____ The records

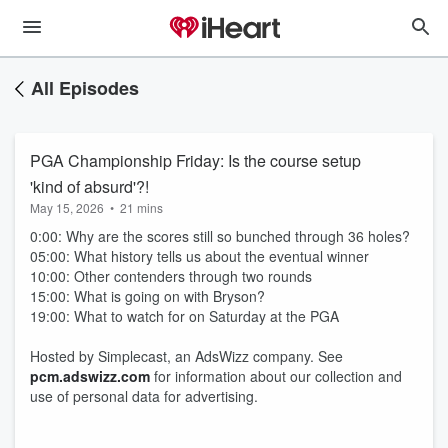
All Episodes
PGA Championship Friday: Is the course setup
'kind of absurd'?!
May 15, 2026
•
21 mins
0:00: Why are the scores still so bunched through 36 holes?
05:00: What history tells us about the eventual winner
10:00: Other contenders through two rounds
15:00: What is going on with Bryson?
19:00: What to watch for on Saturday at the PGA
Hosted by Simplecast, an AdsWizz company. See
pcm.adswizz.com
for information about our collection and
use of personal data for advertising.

________
____ The records

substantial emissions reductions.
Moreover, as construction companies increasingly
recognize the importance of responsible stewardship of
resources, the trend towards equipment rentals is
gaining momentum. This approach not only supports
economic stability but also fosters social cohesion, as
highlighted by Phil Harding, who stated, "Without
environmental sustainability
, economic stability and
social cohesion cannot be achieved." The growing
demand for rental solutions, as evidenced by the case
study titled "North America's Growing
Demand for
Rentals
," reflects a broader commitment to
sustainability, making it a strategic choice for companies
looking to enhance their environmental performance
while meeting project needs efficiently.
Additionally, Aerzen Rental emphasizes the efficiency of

________
____ The records

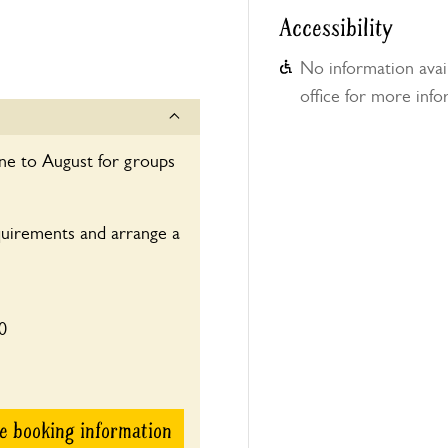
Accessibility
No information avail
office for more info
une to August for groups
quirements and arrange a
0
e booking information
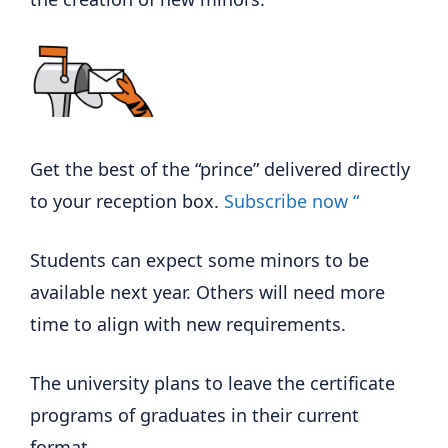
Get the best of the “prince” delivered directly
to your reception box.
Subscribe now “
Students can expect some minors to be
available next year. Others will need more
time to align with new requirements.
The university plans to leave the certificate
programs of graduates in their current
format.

________

== What the task requires ==
Scan the entries above for the word "about" and collect each line holding it.

== Response to this task ==
05:00: What history tells us about the eventual winner
for information about our collection and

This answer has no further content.